6. Applications, Limitations, and Future Prospects

All-atom diffusion models impact a range of problems:

• De novo crystal generation: MiAD, OXtal, ADiT, and AGeDi enable direct sampling of crystals, including variable composition, symmetry, and atom counts, with empirically validated rates for thermodynamic and structural novelty (Okhotin et al., 18 Nov 2025, Jin et al., 7 Dec 2025, Joshi et al., 5 Mar 2025, Rønne et al., 24 Jul 2025).
• Molecular modeling: Diffusion models now compete with or outperform classical force fields in generating low-energy molecular geometries, with potential to accelerate quantum calculations (DFT) and sample Boltzmann distributions without explicit Hamiltonian labeling (Rothchild et al., 2023).
• Protein structure restoration: DiAMoNDBack demonstrates accurate, diverse recovery of all-atom protein configurations from coarse-grained traces, vital for MD refinement and structural ensemble generation (Jones et al., 2023).
• Atomistic kinetics: GPP-NEB models capture chemo-thermo-mechanical coupling in alloy diffusion, validated for mass transport, segregation, and time-resolved property prediction (Saxena et al., 24 Jun 2025).

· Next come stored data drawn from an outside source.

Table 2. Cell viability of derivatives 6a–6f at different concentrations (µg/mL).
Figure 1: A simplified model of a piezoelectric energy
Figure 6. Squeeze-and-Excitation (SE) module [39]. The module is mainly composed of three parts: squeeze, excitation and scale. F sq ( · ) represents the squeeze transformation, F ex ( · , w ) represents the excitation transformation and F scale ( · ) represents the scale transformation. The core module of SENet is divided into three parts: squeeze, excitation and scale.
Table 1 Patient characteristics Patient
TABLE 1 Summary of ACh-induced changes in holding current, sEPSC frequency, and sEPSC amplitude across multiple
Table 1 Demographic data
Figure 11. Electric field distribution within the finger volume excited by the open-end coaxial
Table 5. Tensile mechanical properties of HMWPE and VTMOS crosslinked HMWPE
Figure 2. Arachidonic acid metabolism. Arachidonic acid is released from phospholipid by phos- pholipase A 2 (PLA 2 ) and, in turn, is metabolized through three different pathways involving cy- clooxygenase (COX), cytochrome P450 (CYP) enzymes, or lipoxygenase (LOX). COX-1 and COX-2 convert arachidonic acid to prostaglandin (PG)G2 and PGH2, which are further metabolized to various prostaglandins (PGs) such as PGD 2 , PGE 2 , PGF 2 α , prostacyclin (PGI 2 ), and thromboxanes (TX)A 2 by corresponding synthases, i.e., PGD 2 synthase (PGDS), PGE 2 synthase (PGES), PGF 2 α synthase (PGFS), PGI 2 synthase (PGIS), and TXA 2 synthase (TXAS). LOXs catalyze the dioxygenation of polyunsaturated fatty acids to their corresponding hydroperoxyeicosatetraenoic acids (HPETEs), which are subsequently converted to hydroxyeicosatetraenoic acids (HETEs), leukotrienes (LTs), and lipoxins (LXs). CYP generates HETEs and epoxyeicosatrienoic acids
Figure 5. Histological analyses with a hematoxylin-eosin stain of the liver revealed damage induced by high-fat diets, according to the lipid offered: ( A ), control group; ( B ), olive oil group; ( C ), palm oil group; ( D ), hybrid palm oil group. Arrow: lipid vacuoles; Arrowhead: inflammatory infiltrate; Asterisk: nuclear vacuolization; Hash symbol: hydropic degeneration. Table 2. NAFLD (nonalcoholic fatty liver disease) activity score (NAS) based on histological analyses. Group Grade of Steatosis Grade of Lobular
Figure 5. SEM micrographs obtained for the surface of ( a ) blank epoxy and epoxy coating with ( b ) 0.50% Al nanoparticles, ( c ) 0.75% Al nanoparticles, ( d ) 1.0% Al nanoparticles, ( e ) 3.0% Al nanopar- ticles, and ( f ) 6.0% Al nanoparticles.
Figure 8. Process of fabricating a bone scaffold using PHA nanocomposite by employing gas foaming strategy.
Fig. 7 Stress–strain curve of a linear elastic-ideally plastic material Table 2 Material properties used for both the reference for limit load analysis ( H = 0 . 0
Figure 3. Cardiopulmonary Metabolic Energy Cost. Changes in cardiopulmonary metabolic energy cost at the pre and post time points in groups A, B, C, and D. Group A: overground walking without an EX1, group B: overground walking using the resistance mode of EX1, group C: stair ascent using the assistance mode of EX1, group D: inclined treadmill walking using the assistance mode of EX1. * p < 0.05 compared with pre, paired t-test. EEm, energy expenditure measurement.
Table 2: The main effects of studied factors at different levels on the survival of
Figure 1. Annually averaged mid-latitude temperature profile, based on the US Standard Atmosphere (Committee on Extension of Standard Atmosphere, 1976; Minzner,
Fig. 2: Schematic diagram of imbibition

Limitations include handling extreme stoichiometry, highly disordered or amorphous regions, explicit symmetry/lattice output, and coupling to continuum fields. Extensions are actively pursued: symmetry-conditioned diffusion, broader chemical representations, integration with physical ranking (free energy), solvent and kinetic pathway conditioning, and active learning for reactive or defective systems (Jin et al., 7 Dec 2025, Lei et al., 28 Aug 2024, Rønne et al., 24 Jul 2025).

A plausible implication is that all-atom diffusion frameworks will subsume classical search-and-rank or expensive ab initio methods, rendering atomistic structure and property modeling tractable at unprecedented scale and flexibility.